After our meeting, I was hurt. Pissed off. Seriously, I was lied to for six months? WHAT THE FUCK?! As soon as my hissy fit left my system, I started to turn this scenario into a learning experience. What can I do to prevent a relapse? How do I stay strong, and keep my sober toolbox at the ready? 

My next soberversary is year 7. I know SO many people that have gone out again at 7 years, and I’ll be damned if that happens to me. Yes, my life is busy but I stay committed to my sobriety. I have a home group that I attend weekly, I’m in a committee in that home group, I volunteer and take AA meetings into our county jail, I work the steps, I try to remain spiritually fit, and now I am working with a new sponsor. 

To some it may seem like a lot of work, but thanks to this program I rebuilt my life. Scratch that! I BUILT AN AMAZING NEW LIFE! My life is still incredible to me today, even on the shitty grey January days when my brain protests winter and the lack of light. Even on days when my anxiety is out of control, my life is such a blessing. I refuse to accept anything less now. 

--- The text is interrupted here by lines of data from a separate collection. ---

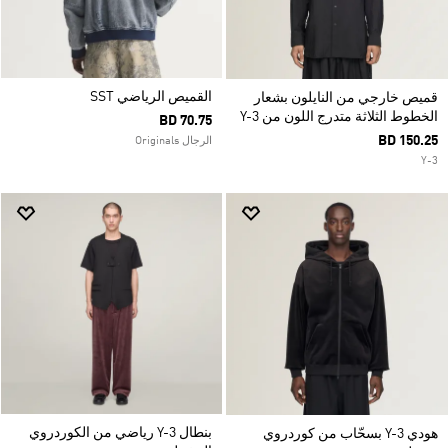
القميص الرياضي SST
قميص خارجي من النايلون بشعار
الخطوط الثلاثة متدرج اللون من Y-3
BD 70.75
BD 150.25
الرجال Originals
Y-3
بنطال Y-3 رياضي من الكوردروي
هودي Y-3 بسحّاب من كوردروي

Onward and upwards, friends!

647 Days

Holy shit, you guys! So much is happening. I’m sorry for being quiet but I went through a much needed phase of rebuilding with a wonderful new sponsor. I’ve been working the steps, redid 4 and 5, and have been making amazing progress with myself.

Jail erased all the confidence I’d built up prior to my sentencing, and it physically and mentally wiped me out. I went into survival mode there; it was all I could do. But that’s behind me now and I’m moving forward.

I have gotten a job back with my previous employer: same job title but different department. And I just signed the lease on a cute little studio apartment! I move in this weekend, begin work on Monday.

Holy shit!

My head is spinning.

In the meantime I am so overwhelmed with gratitude that I cannot stop it from spilling over onto my cheeks and down my face. I’m blown away by how fast my life is progressing and moving forward. And I am so thankful for AA! I’ve survived the scariest and most awful moments of my life without having to take solace in a bottle, to remove myself from, well, myself. I am so humbled and so proud!

Once I get settled, I will return to regular posting again. I will have my desktop at my place, and that will help. I’m terrible at using tablets and my phone for long correspondence and blogging. Not my thing.

Thanks for being patient and for following me on this journey! Life is good, and transforming from a glass half-empty person into a glass half-full person is pretty fucking great. I hope you are all well!